Roma, 6 maggio-"Su cinque milioni e mezzo di imprese italiane, duecentomila sono le imprese esportatrici e solo undicimila quelle esportatrici abituali". E'la fotografia impietosa dell'export italiano secondo Sandro Pettinato, Vice Segretario Generale Unioncamere nel corso dell'incontro
"Esportare la bellezza. Dal viaggio di Goethe al Made in Italy"
svoltosi presso l'UNINT. Un quadro non lusinghiero che però al tempo stesso indica anche l'amplissimo margine di espansione che si apre per le imprese italiane.
Un viaggio tra cultura ed export, passando per la diplomazia economica del Ministero degli Affari Esteri e la diplomazia interculturale, ponte tra abitudini sociali e modalità di business a cavallo tra mondi e culture diverse.
"Indubbiamente le imprese del nostro paese possono contare sulla percezione dell'Italia come paese portatore di grande bellezza e sulla capacità di empatia e simpatia degli imprenditori italiani" ha sottolineato Fabrizio Lobasso, poliedrico Ambasciatore d'Italia in Sudan, capace di reinterpretare anche le canzoni napoletane in lingua sudanese.

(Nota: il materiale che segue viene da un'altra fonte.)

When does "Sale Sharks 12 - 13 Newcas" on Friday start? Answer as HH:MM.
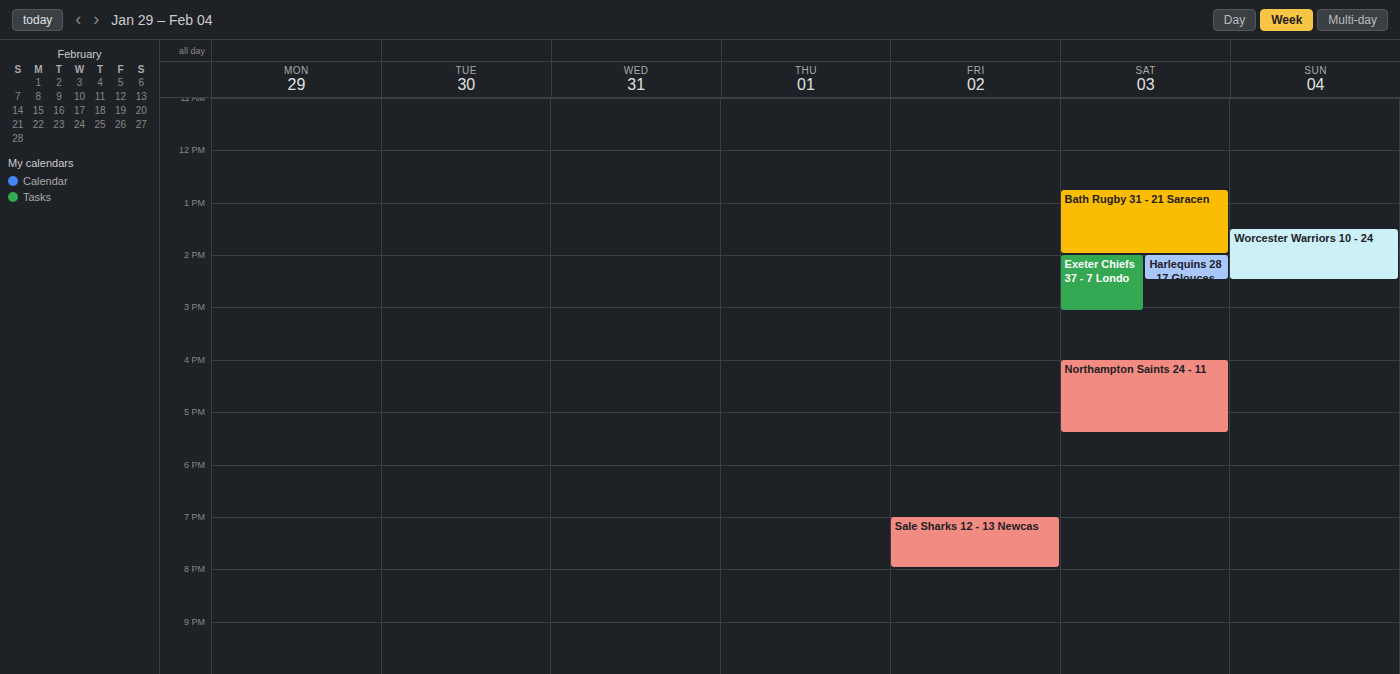
19:00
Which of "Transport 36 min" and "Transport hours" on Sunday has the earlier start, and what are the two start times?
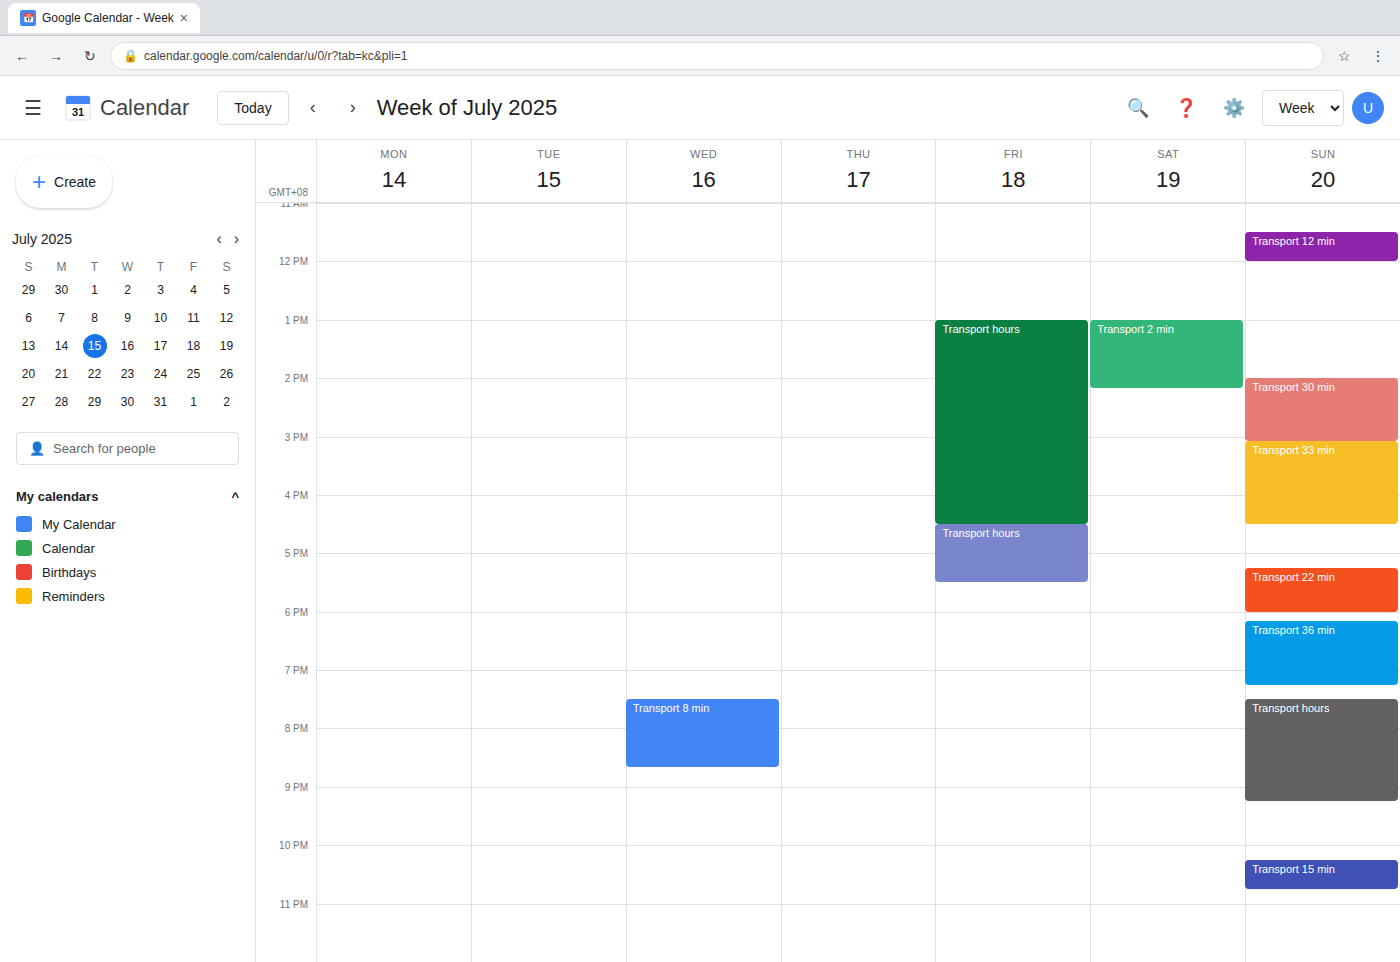
"Transport 36 min" 6:10 PM; "Transport hours" 7:30 PM.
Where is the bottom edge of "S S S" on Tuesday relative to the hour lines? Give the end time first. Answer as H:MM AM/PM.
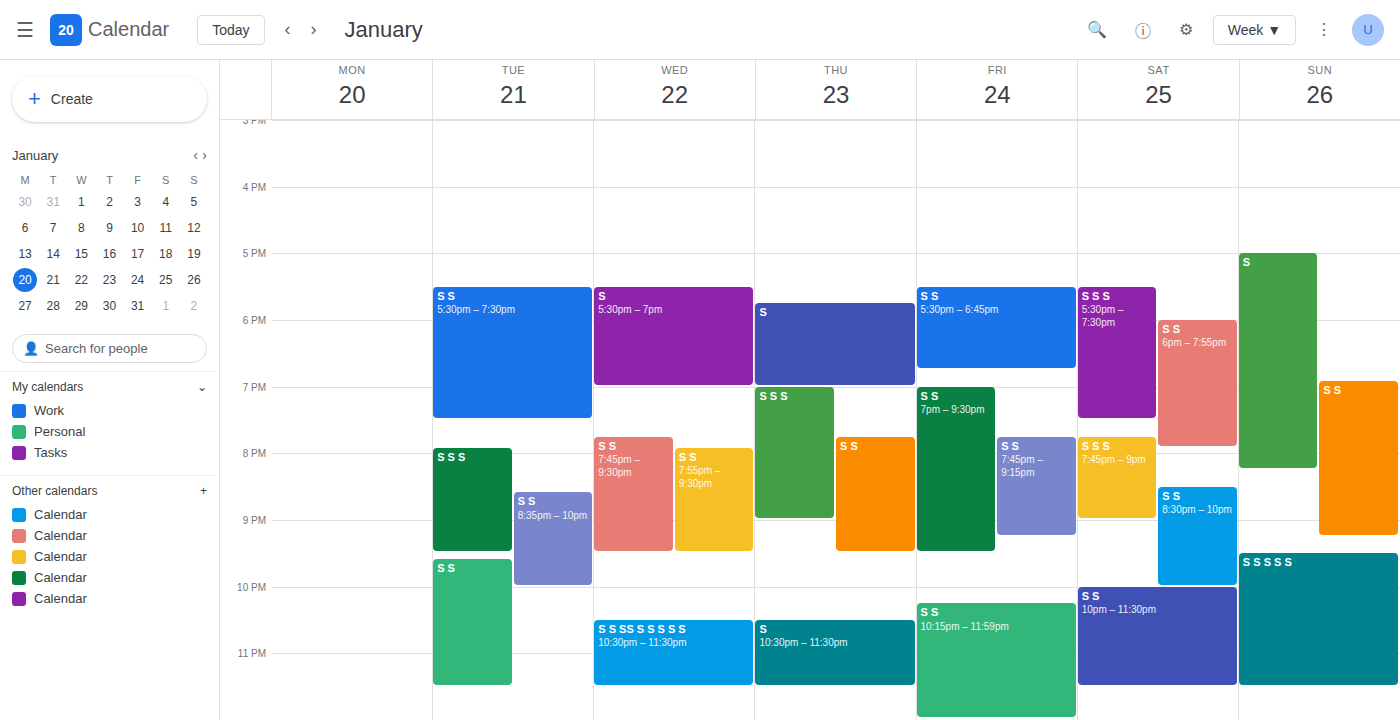
9:30 PM -- halfway between the 9 PM and 10 PM lines.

"Ma poi sono i tedeschi che chiudono i contratti. Non basta puntare sul "luxury" e sul bello di fascia altissima di cui nel mondo sono destinatari un relativamente ristretto numero consumatori-ha replicato Pier Luigi d'Agata, Direttore Generale di Confindustria Assafrica & Mediterraneo-"Occorre puntare anche sistematicamente sul "bello e ben fatto" a prezzi competitivi per una larga fascia di consumatori industriali e finali, per i quali possiamo essere "la boutique del mondo", come afferma Vincenzo Boccia, Presidente di Confindustria, facendo conoscere meglio a livello globale la nostra industria e il nostro modello della PMI. L'Italia è tuttora prevalentemente conosciuta per calcio, ristorazione, moda, luxury lifestyle più che per il suo sistema industriale e la sua eccellenza manifatturiera, la seconda in Europa dopo la Germania. Per questo ad esempio Assafrica da oltre due anni sta portando avanti nelle sue attività il concetto che occorre innestare cultura e modello industriale italiano per "industrializzare l'Africa" quale elemento essenziale di sviluppo del Continente", ha concluso d'Agata.